**Action item**
Write out, exactly as they stand, the line containing "black mug [436,166,461,202]" and all subsequent lines up to and including the final line of the records.

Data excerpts
=== Begin Enclosure ===

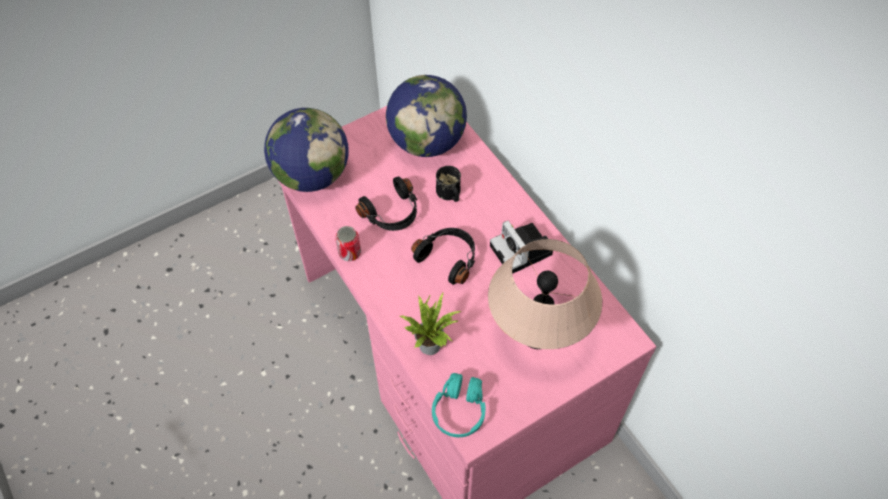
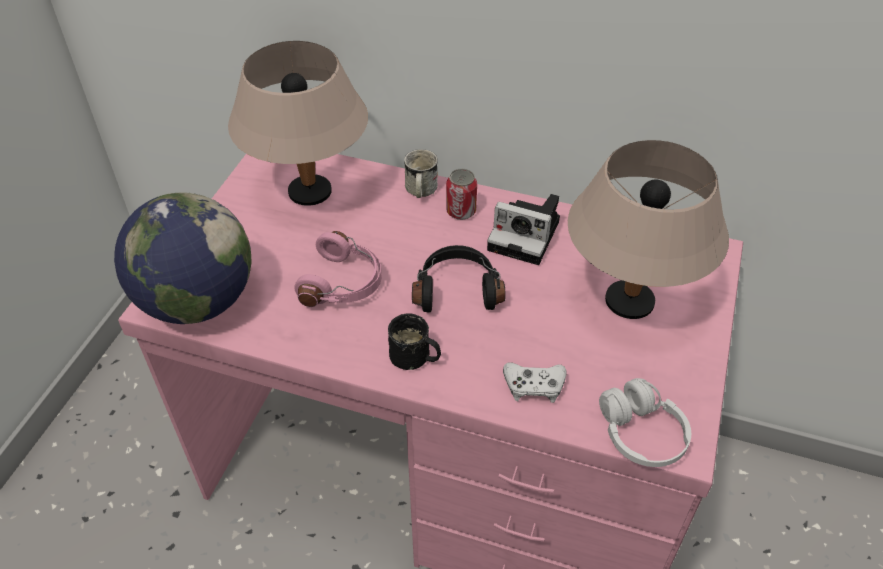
camera: 40 degrees left, 10 degrees down
can [335,226,361,261] -> can moved to [446,169,477,220]
black headphones [355,177,418,231] -> pink headphones [294,231,382,307]
globe [386,75,467,157] -> beige table lamp [228,41,368,206]
potted plant [400,291,461,355] -> white game controller [503,362,567,403]
turquoise headphones [432,373,486,437] -> white headphones [599,378,691,467]
black mug [436,166,461,202] -> black mug moved to [388,313,441,370]
none -> white mug [404,149,438,198]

=== End Enclosure ===

**Final answer**
black mug [436,166,461,202] -> black mug moved to [388,313,441,370]
none -> white mug [404,149,438,198]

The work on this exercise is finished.